(5aq) Applications of Pattern Discovery in Chemical and Biochemical Engineering

I will present an overview of my doctoral thesis work, which has focused on the application of pattern discovery to chemical and biochemical engineering. Broadly speaking, pattern discovery is the process of uncovering repeated elements in large datasets in an effort to extract useful functional information. With this functional information, we can gain more insight about the underlying biology and chemistry of systems, driving experimental hypotheses and allowing for more rationally developed, better-informed experimental plans. The topics I focus on most in this presentation range from the development of pattern discovery techniques to the use of these techniques on experimental data for development of broad experimental projects.

The first major focus of the poster is Gemoda, a Generic Motif Discovery Algorithm for sequential data. Gemoda can be applied to any dataset with a sequential character, including both categorical and real--valued data. Gemoda deterministically discovers motifs that are maximal in composition and length. As well, the algorithm allows any choice of similarity metric for finding motifs. Finally, Gemoda's output motifs are representation--agnostic: they can be represented using regular expressions, position weight matrices, or any number of other models for any type of sequential data. Since motif discovery tools with even two or three of these qualities are exceedingly rare, Gemoda is particularly novel in having all four of these characteristics. I will present a number of applications of the algorithm, ranging from the discovery of motifs in amino acid and nucleotide sequences to the discovery of conserved protein sub?structures. I also briefly highlight the potential applications of Gemoda for metabolomic studies and for simple classification tasks.

The second major focus of the poster is SpectConnect, a method for tracking "unknown" metabolites in GC-MS metabolomic data. The goal of metabolomics ? the metabolite analog of genomics and proteomics ? is the measurement of concentrations (or ?metabolite profiles?) of as many cellular metabolites as possible, usually with applications to functional genomics. While certain aspects of metabolomics suggest that exhaustive metabolite profiling may be possible, obstacles to exhaustive metabolite profiling persist, one of the most significant being the chemical diversity of metabolites. Unlike DNA or proteins, metabolites do not adhere to a subunit-based chemistry, so assaying for many metabolites (with many chemistries) simultaneously is difficult. Gas chromatography-mass spectrometry (GC-MS) is one method frequently used to assay for a variety of metabolites, and the aim of this work is to improve the downstream analysis of this GC-MS data independent of upstream experimental protocols. Analysis of metabolomic profiling data from GC-MS measurements usually relies upon reference libraries of metabolite mass spectra to structurally identify and track metabolites. In general, techniques to enumerate and track unidentified metabolites are non-systematic and require manual curation. Here I present SpectConnect, a method and software implementation freely available at http://spectconnect.mit.edu, that can systematically detect components that are conserved across samples without the need for a reference library or manual curation. This approach is validated by correctly identifying the components in a known mixture and the discriminating components in a spiked mixture. An application of this approach is demonstrated with a brief analysis of the Escherichia coli metabolome. I will also present recent results of our efforts to better characterize the metabolome of Saccharomyces cerevisiae using SpectConnect.
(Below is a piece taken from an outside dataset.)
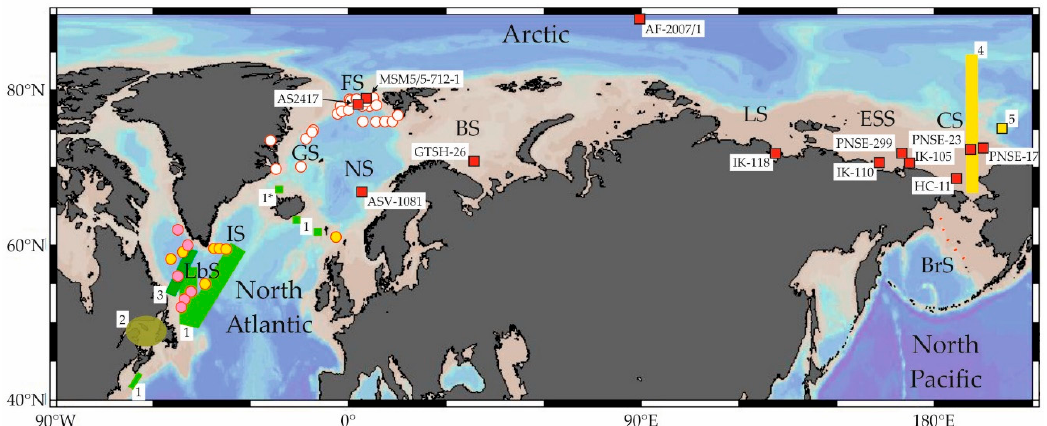
Figure 3. Observations of N. seminae in the plankton, sediment trap, surface, and Holocene sediment samples in the Arctic Ocean and North Atlantic. Plankton samples: 1 as green bars and squares, 1* as green square, 2 as a greenish oval, 3 as a dark-green bar, and 4 as yellow bar [7,8,14,15]. Sediment trap NAP samples: 5 as black-framed yellow square [16]. Surface sediment samples: red-framed white-, yellow-, and rose dots [9,12] and this study (Table A1).Holocene sediment cores: black-framed red dots with names on the white background [17–23,32]. LbS is Labrador Sea, IS is Irminger Sea, GS is Greenland Sea, NS is Norwegian Sea, FS is Fram Strait, BS is Barents Sea, LS is Laptev Sea, ESS is East-Siberian Sea, CS is Chukchi Sea, BrS is Bering Sea. Red arrows in Bering Sea show the northeastern limit of N. seminae permanent occurrence in surface sediments of the North Pacific (data mostly from the 1970s) [33]. The source of the blank map is Ocean Data View software [13].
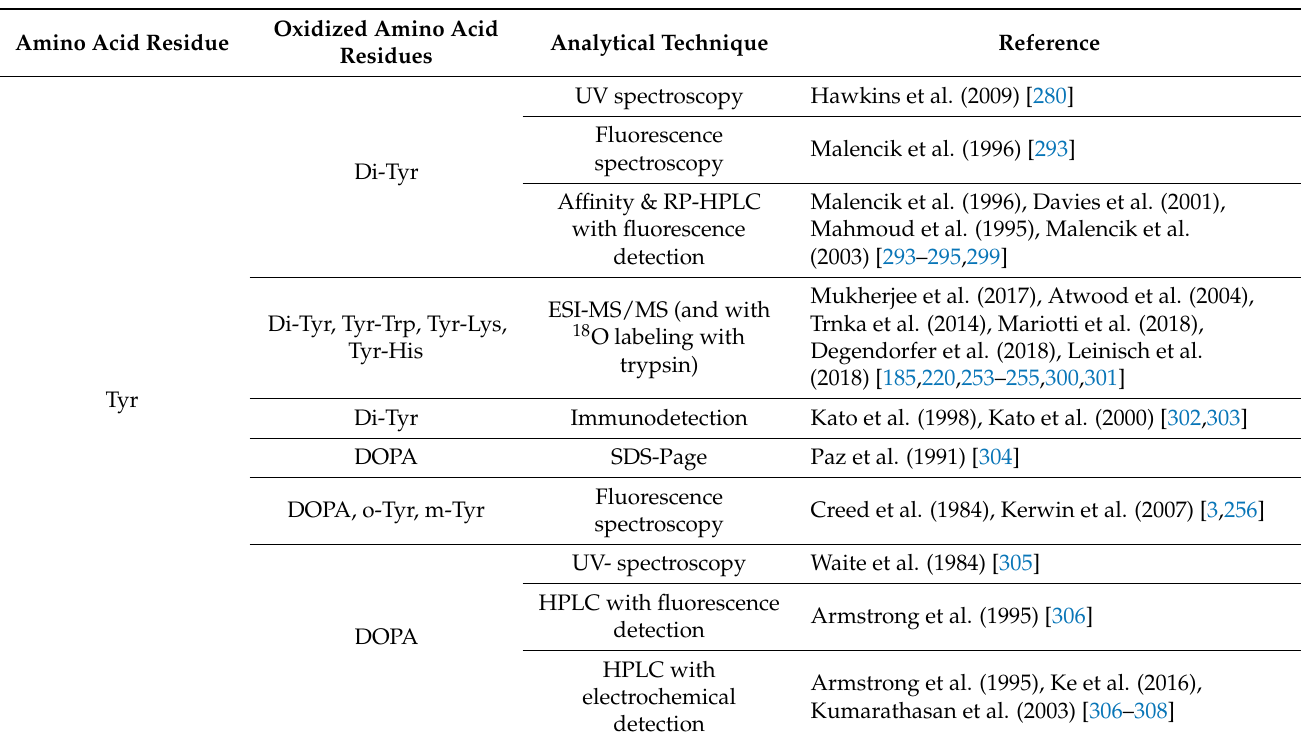
Figure 2. Chemical structures of Tyrosine and common Tyrosine photo-oxidation products such as di-Tyr (C- and O-linkage) and DOPA. Table 6. Analytical techniques/assays to detect Tyr oxidation products with the corresponding analytical techniques and relevant references.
In addition, I will briefly present other work relevant to my thesis, including a project involving an analysis of the accuracy of BLOSUM amino acid substitution matrices that are used (even if unknowingly) by most biologists and biochemical engineers. This project, as well as the other two primary aspects of my thesis work, will be expounded upon in oral presentations during the conference.
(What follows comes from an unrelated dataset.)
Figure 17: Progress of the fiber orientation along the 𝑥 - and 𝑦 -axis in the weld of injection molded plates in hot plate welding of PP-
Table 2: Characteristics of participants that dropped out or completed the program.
My goal is to leverage my computational experience for both intrinsic and extrinsic ends. Computational research in and of itself is an important part of the development of chemical and biochemical engineering. Beyond that, though, I aim to use that research to better formulate hypotheses and projects in areas from metabolomics to more traditional metabolic engineering. A closed-loop system like this inevitably leads to more effective research and discoveries that may not have otherwise been accessible.